THE PROBLEM: Could you write out the text of all the rows below again, substituting "Laptops" for "Notebooks" and changing nothing else? Leave the pictures out of your answer.
========================================================================
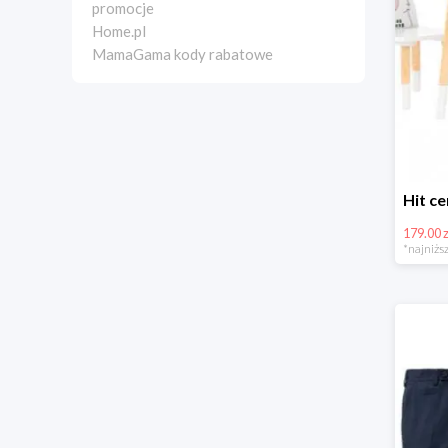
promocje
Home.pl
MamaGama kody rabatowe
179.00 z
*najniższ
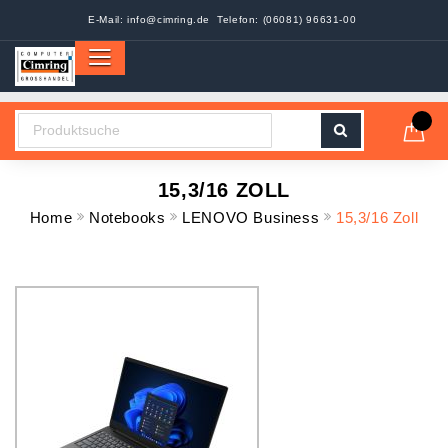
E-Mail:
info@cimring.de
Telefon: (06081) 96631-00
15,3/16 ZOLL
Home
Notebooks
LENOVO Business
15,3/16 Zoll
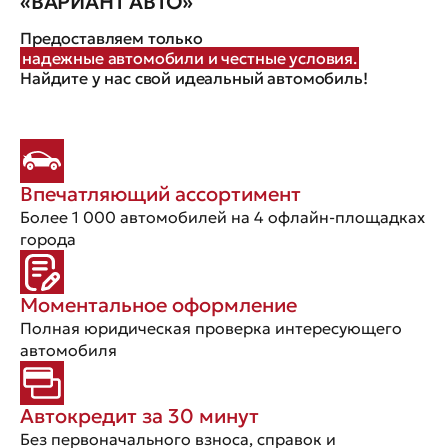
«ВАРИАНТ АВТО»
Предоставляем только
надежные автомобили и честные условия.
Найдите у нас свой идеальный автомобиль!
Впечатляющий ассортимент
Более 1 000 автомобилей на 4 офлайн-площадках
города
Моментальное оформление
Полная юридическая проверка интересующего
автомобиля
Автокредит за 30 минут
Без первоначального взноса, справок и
========================================================================
RESULT OF THIS EXERCISE:
promocje
Home.pl
MamaGama kody rabatowe
179.00 z
*najniższ
E-Mail:
info@cimring.de
Telefon: (06081) 96631-00
15,3/16 ZOLL
Home
Laptops
LENOVO Business
15,3/16 Zoll
«ВАРИАНТ АВТО»
Предоставляем только
надежные автомобили и честные условия.
Найдите у нас свой идеальный автомобиль!
Впечатляющий ассортимент
Более 1 000 автомобилей на 4 офлайн-площадках
города
Моментальное оформление
Полная юридическая проверка интересующего
автомобиля
Автокредит за 30 минут
Без первоначального взноса, справок и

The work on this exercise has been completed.